Lies, damn lies, and Bush budget numbers

The president continues to insist, logic be damned, that he’s going to cut taxes, fight a war, expand Medicare, privatize Social Security, provide a $400 billion fix for the alternative minimum tax, and cut his already enormous budget deficit in half. I’ve been assuming that he’s just creating his own reality. It turns out, however, that he’s embraced the fuzziest math in history.

To show that President Bush can fulfill his campaign promise to cut the deficit in half by 2009, White House officials are preparing a budget that will assume a significant jump in revenues and omit the cost of major initiatives like overhauling Social Security.

To make Mr. Bush’s goal easier to reach, administration officials have decided to measure their progress against a $521 billion deficit they predicted last February rather than last year’s actual shortfall of $413 billion.

By starting with the outdated projection, Mr. Bush can say he has already reduced the shortfall by about $100 billion and claim victory if the deficit falls to just $260 billion.

I’ve long since run out of adjectives to describe these people. The only one I can think of is “helplessly dishonest.”

They know the higher estimate is outdated and never came to fruition, but to further deceive people, they’ll use it anyway. In other words, the only way Bush can fulfill his promises is to use numbers he knows are wrong.

As it turns out, this is actually a deception built on top of another deception.

You see, the $521 billion deficit the administration predicted last February was artificially inflated for political purposes, so when the $413 billion figure came out, it seemed like a positive step in the right direction. Was the lower estimate the result of a growing economy or improved economic management? Of course not. The Bush administration inflated its earlier estimate intentionally so that the real number would look better by comparison.
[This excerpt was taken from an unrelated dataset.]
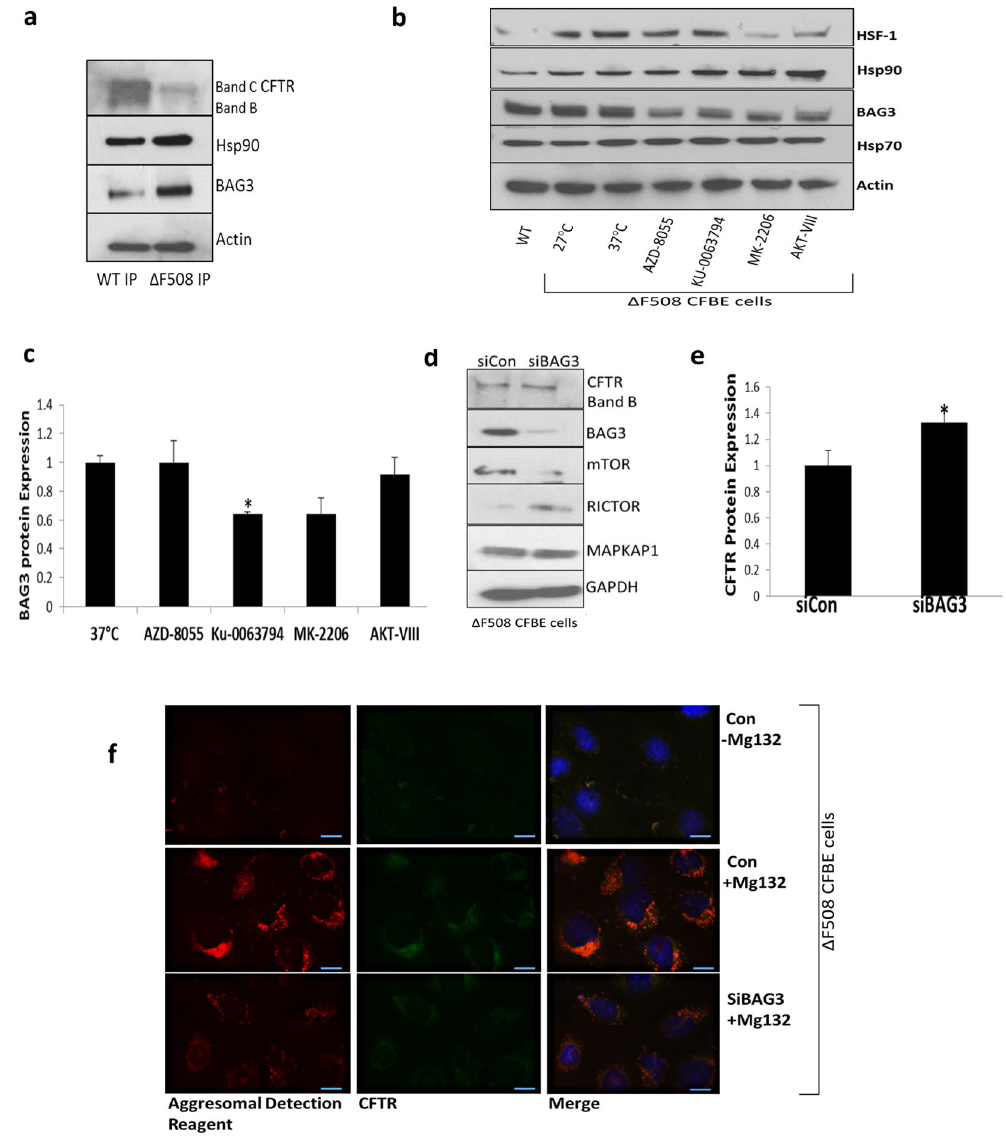
Figure 5. PI3K/AKT/mTOR inhibition increases Δ F508 CFTR stability through BAG3. ( a ) CFTR was immunoprecipitated from WT HBE41o- and Δ F508 CFBE41o- cells and immunoblotting was performed for Hsp90, BAG3 and β -actin . (b ) Δ F508 CFBE41o- cells (37 °C) were treated with AZD-8055, KU-0063794, AKT- VIII and MK-2206 and the protein expression of Hsp70, Hsp90, BAG3 and HSF1 and actin was determined. WT HBE41o- cells and Δ F508 CFBE41o- cells (27 °C) acted as positive controls and Δ F508 CFBE41o- (37 °C) was a benchmark for comparison ( c) A quantitative graph of BAG3 from Δ F508 CFBE41o- lysates, CFBE41o- cells (37 °C) were treated with AZD-8055, KU-0063794, AKT-VIII and MK-2206. The results shown are representative of three independent experiments; the histograms represent the average and the error bars represent the standard deviation of the means. Statistical significance was examined using a two tailed by paired T-test analysis. Asterisk * represents p ≤ 0.05 ( d ) Protein expression levels of CFTR, mTOR, RICTOR, MAPKAP1 and BAG3 were determined by immunoblotting in Δ F508 CFBE41o- cell lysates treated with control and BAG3 siRNA. ( e ) A quantitative graph of CFTR from Δ F508 CFBE41o- cell lysates treated with control (siCon) and BAG3 siRNA (siBAG3) was performed. Statistical significance was examined using a two-tailed paired T-test analysis. Asterisk * represents p < 0.05. ( f) Fluorescent detection was used to visualise CFTR (green- 488 nm) and aggresomes (red- 549 nm) in Δ F508 CFBE41o- cells treated and untreated with proteasome inhibitor MG132 (10 µ M) to validate the presence of aggresomes in these cells after MG132 treatment. Aggresome fromation in Δ F508 CFBE cells in the presence of siBAG3 relative to siControl under proteasomal inhibiton was then investigated. Nuclei were stained with DAPI (blue- 358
And now they want to use the higher number — which, remember, they know is wrong — to make themselves look better again, this time with deficit reduction. The result is painfully obvious: Bush is taking one lie to justify a different lie. It’s breathtaking.

If that was the whole budget plan, it’d be offensive. Unfortunately, it gets worse.

Administration officials are also invoking optimistic assumptions about rising tax revenue while excluding costs for the wars in Iraq and Afghanistan as well as trillions of dollars in costs that lie just outside Mr. Bush’s five-year budget window.

The five-year plan, due in February, is likely to reaffirm previous predictions of a $217 billion surge in tax revenues in 2005, the biggest one-year jump on record, and almost $800 billion a year by 2009.

And what about the $2 trillion to privatize Social Security?

The budget is also expected to exclude Mr. Bush’s goal to replace Social Security in part with a system of private savings accounts, even though administration officials concede that such a plan could require the government to borrow $2 trillion over the next decade or two.

No administration has ever been this dishonest when it comes to dealing with the public’s money. There’s just no precedent for such lunacy.